PROBLEM TO WORK ON: Reproduce the lines of the material below without alteration, from the line that contains "order: Poales" through the end of the material, both ends included. Omit the pictures.

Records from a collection
-- BEGIN --
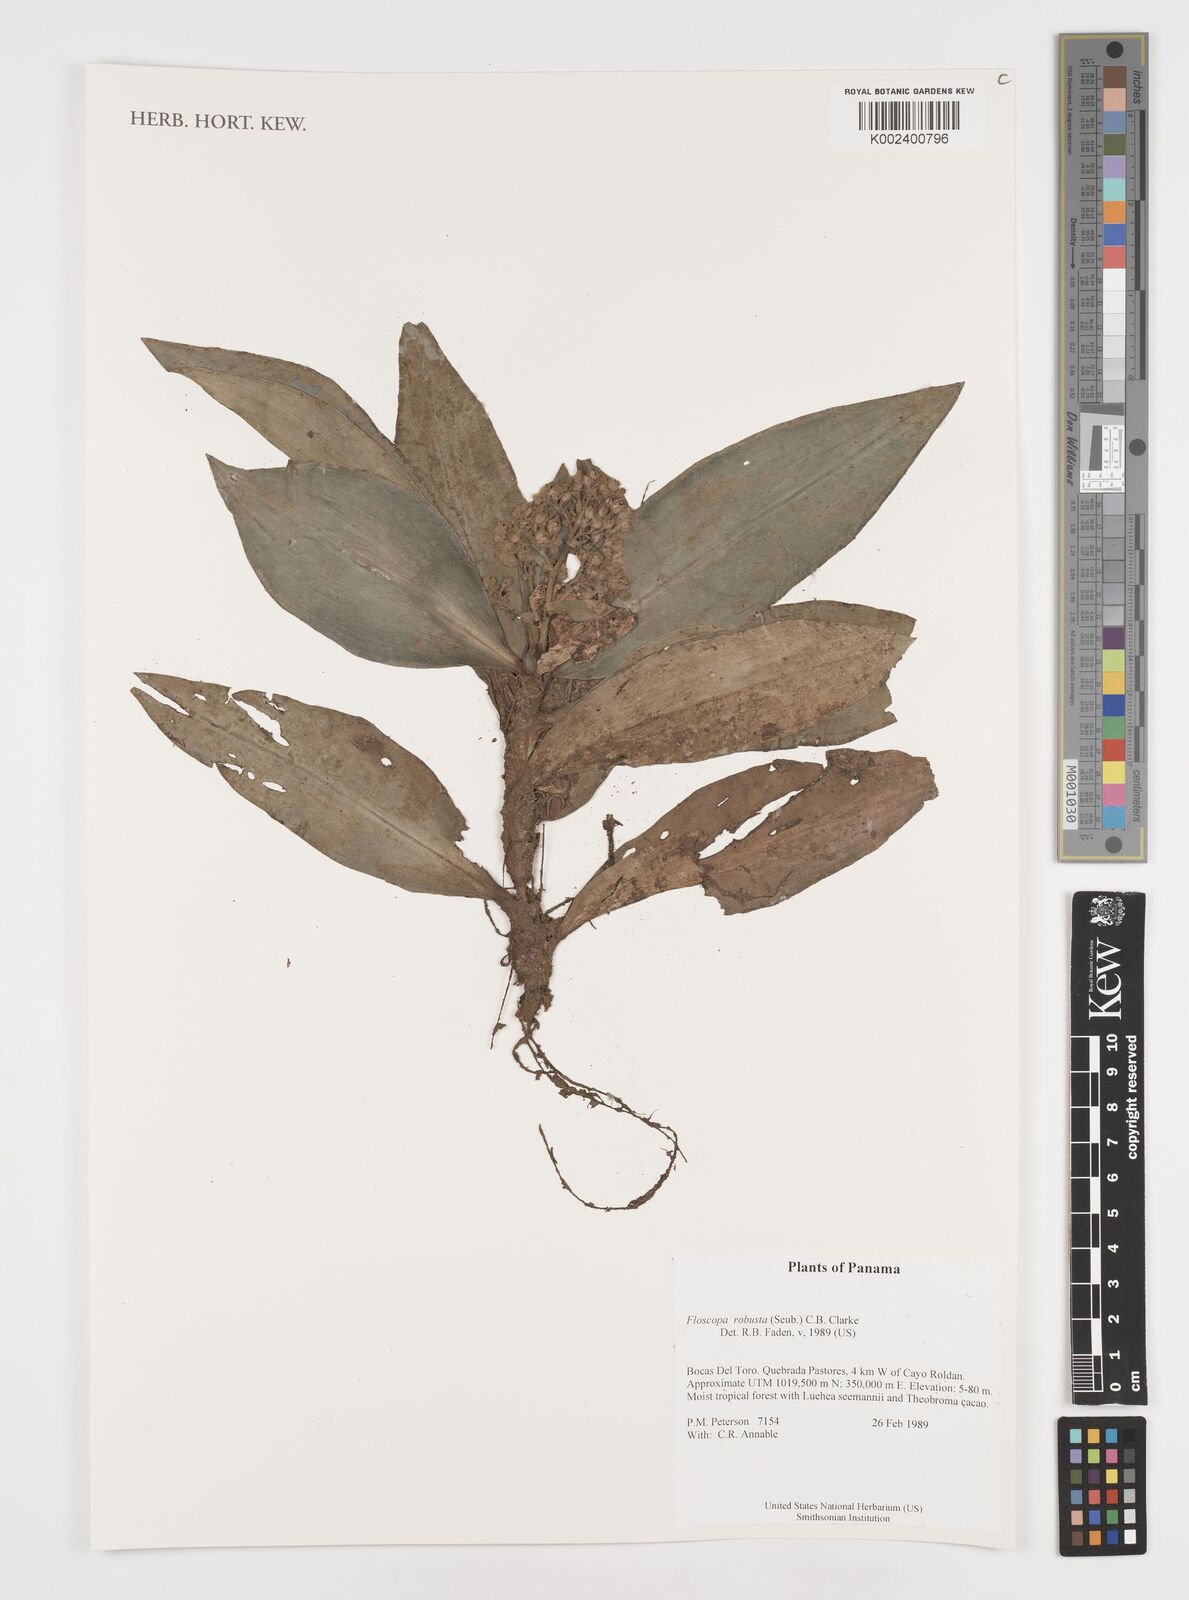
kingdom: Plantae
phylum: Tracheophyta
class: Liliopsida
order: Commelinales
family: Commelinaceae
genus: Floscopa
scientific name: Floscopa robusta
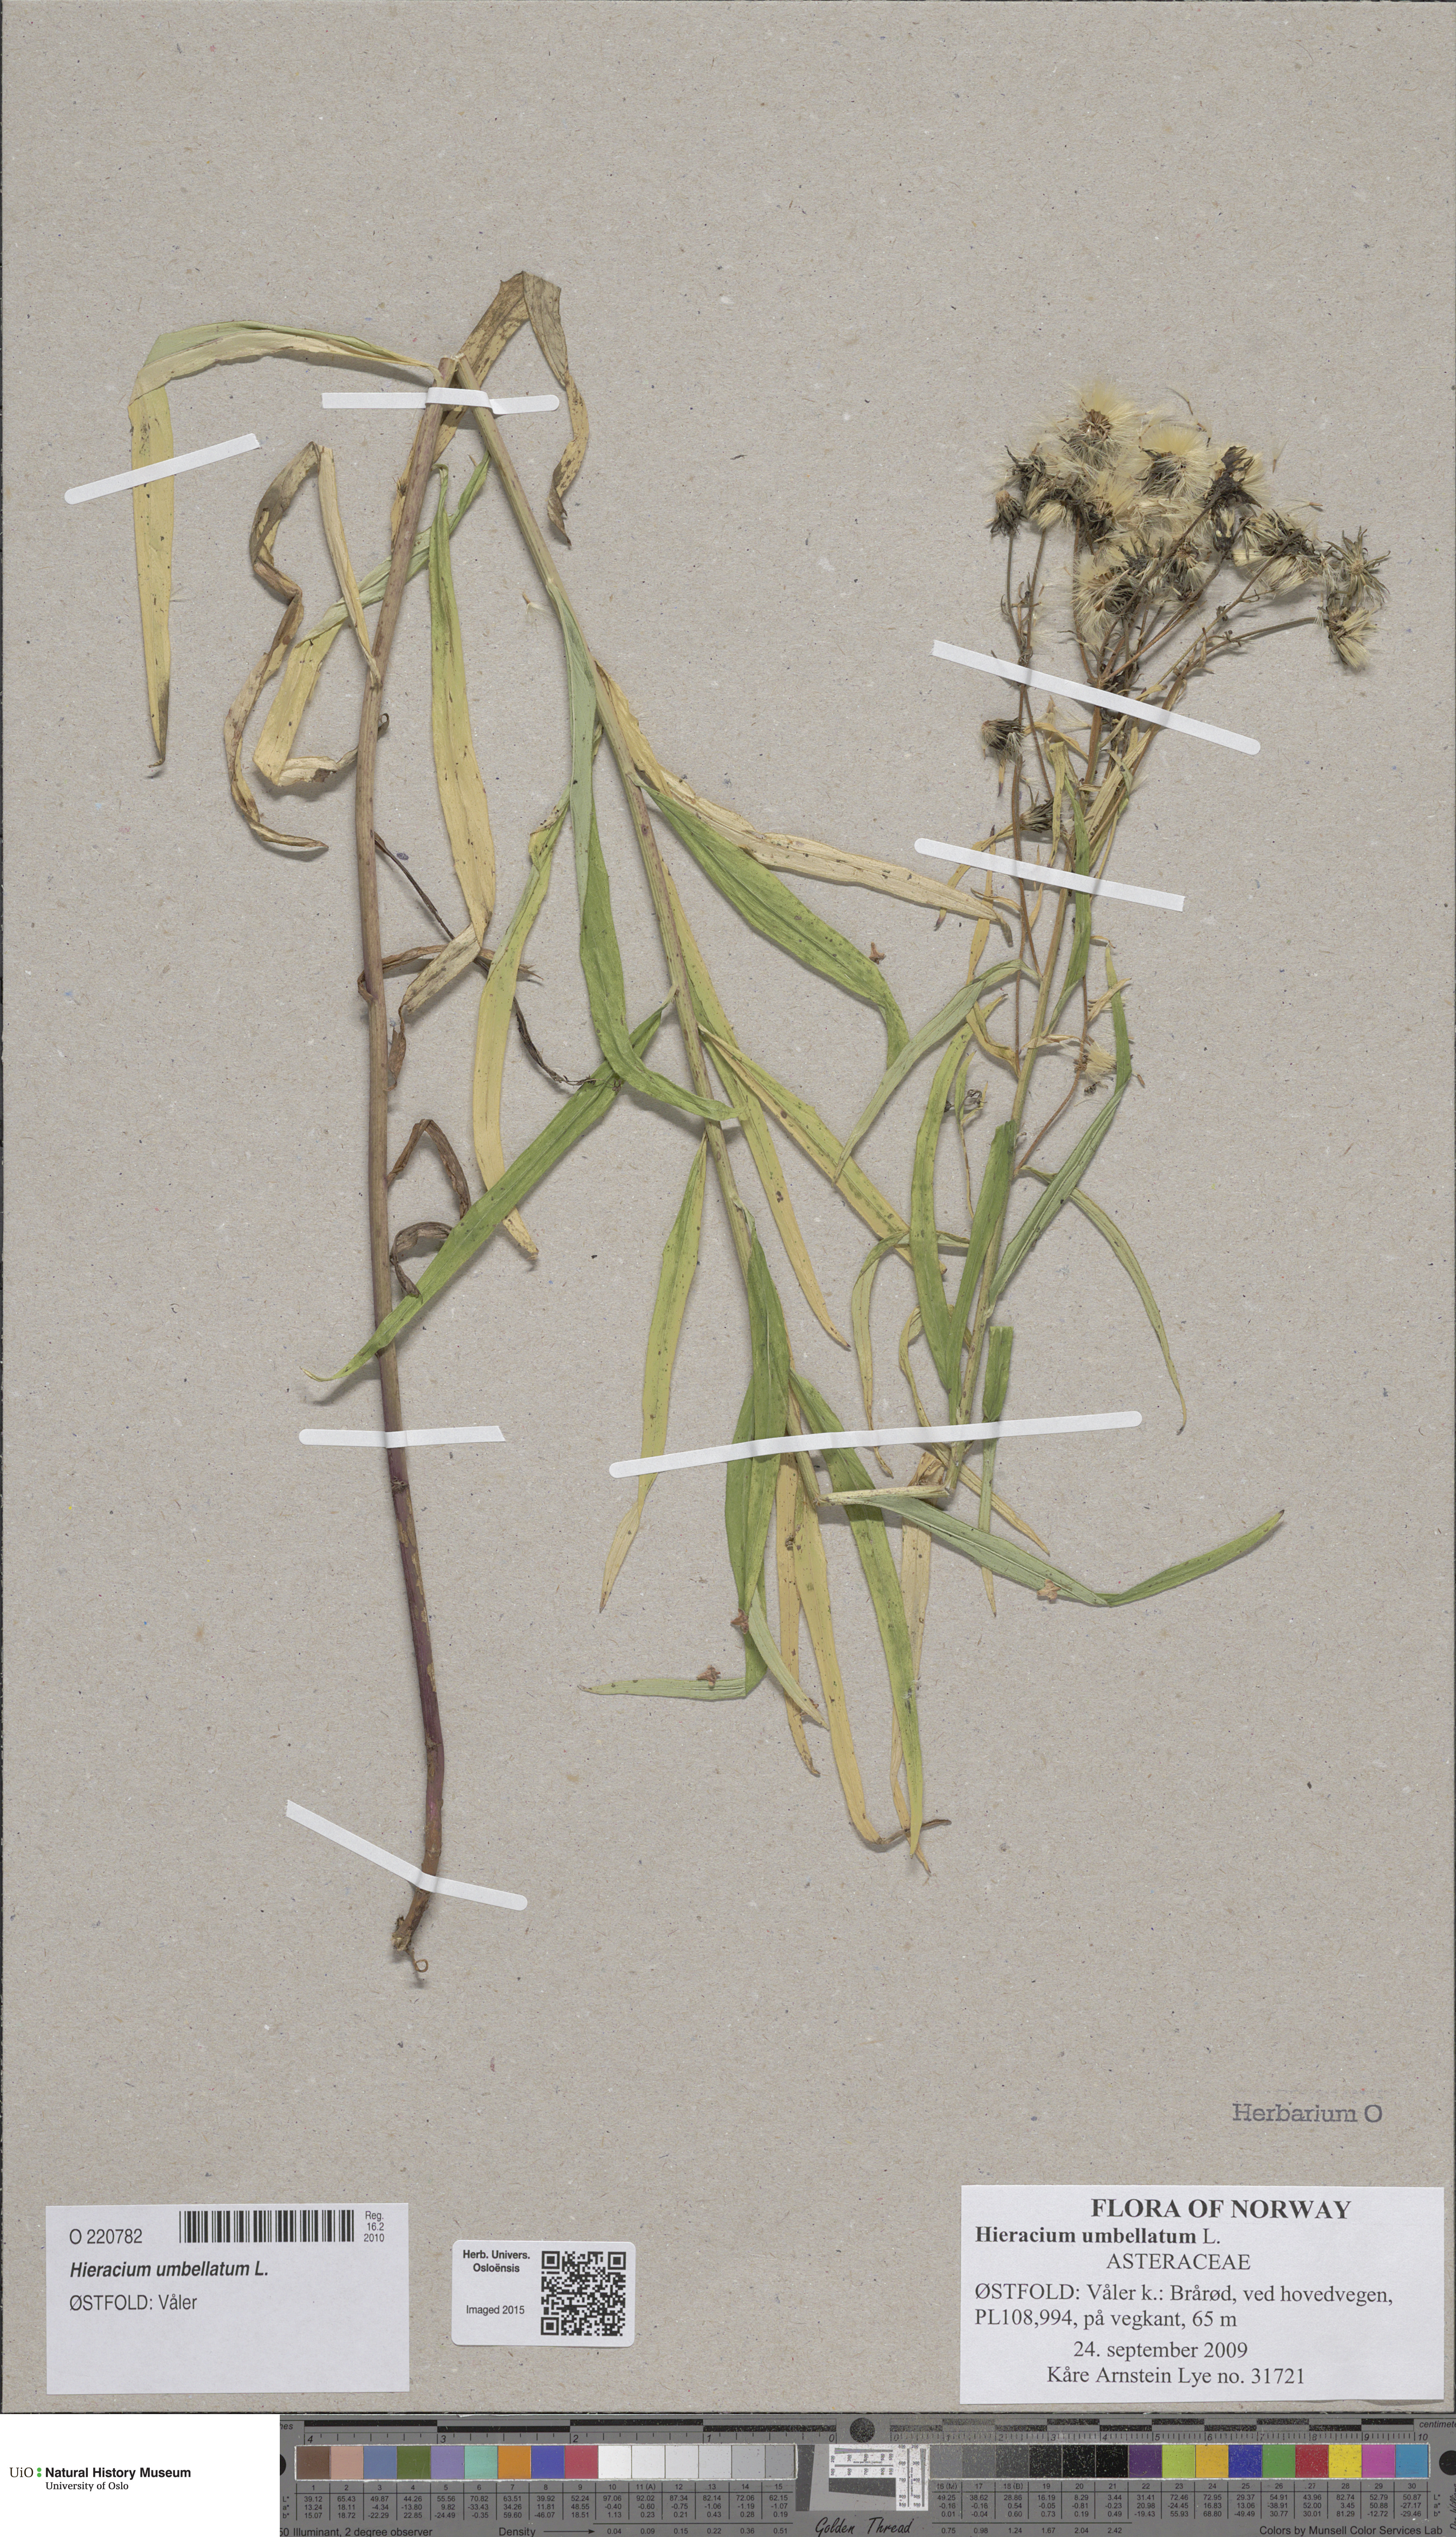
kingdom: Plantae
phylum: Tracheophyta
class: Magnoliopsida
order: Asterales
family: Asteraceae
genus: Hieracium
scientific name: Hieracium umbellatum
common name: Northern hawkweed
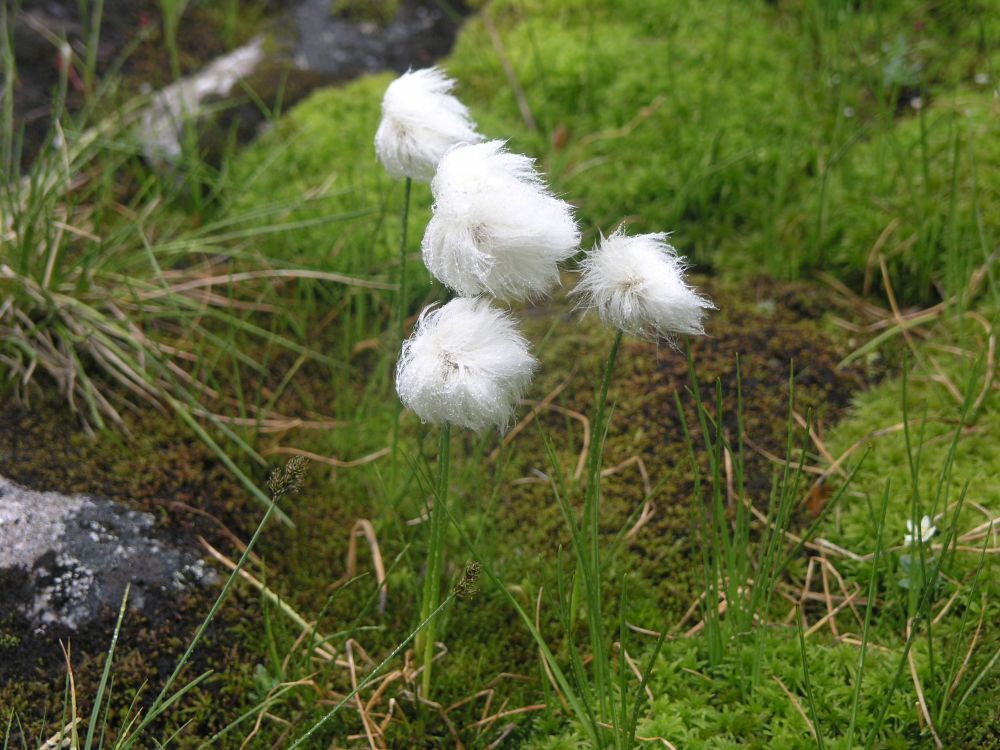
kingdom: Plantae
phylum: Tracheophyta
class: Liliopsida
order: Poales
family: Cyperaceae
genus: Eriophorum
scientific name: Eriophorum scheuchzeri
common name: Scheuchzer's cottongrass
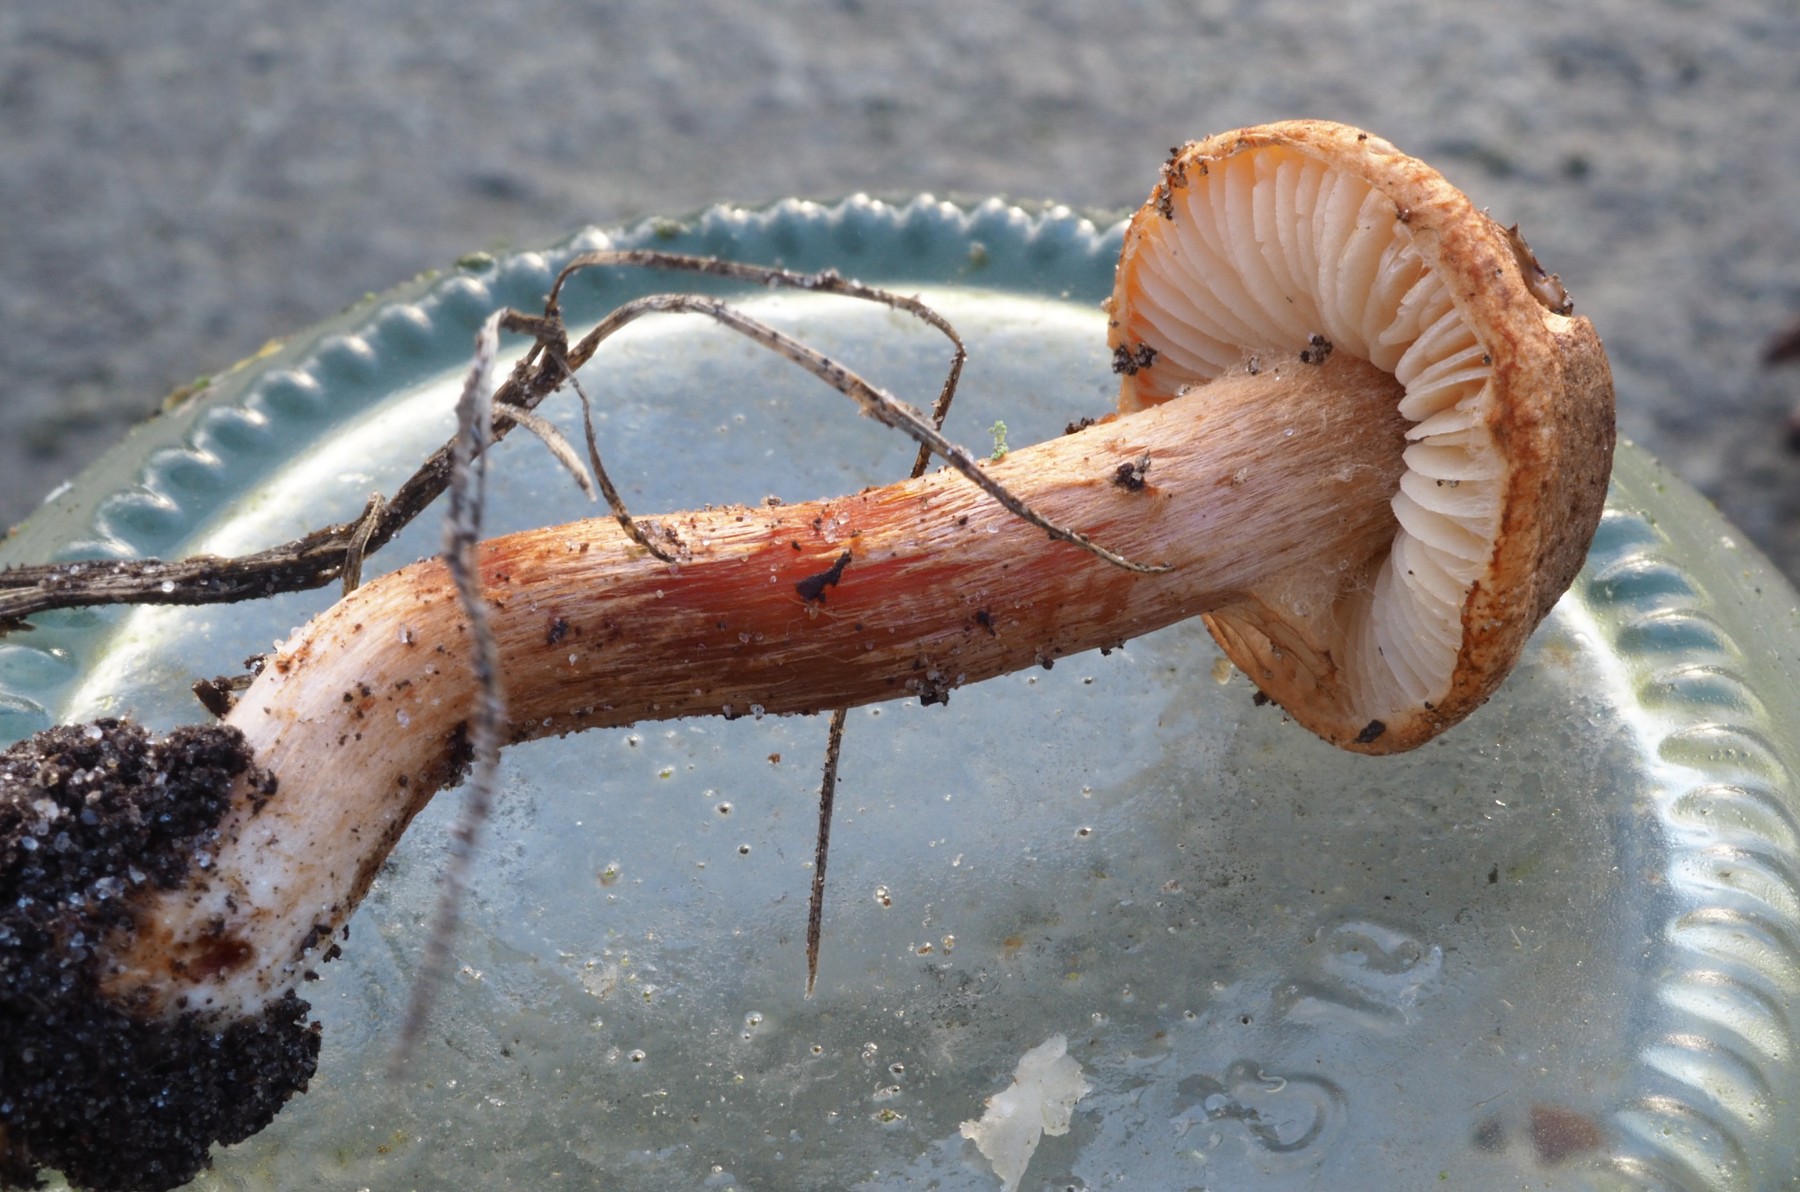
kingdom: Fungi
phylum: Basidiomycota
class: Agaricomycetes
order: Agaricales
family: Agaricaceae
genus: Leucocoprinus
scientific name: Leucocoprinus straminellus
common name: rustbrun parasolhat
-- END --
ANSWER TO THE EXERCISE:
order: Poales
family: Cyperaceae
genus: Eriophorum
scientific name: Eriophorum scheuchzeri
common name: Scheuchzer's cottongrass
kingdom: Fungi
phylum: Basidiomycota
class: Agaricomycetes
order: Agaricales
family: Agaricaceae
genus: Leucocoprinus
scientific name: Leucocoprinus straminellus
common name: rustbrun parasolhat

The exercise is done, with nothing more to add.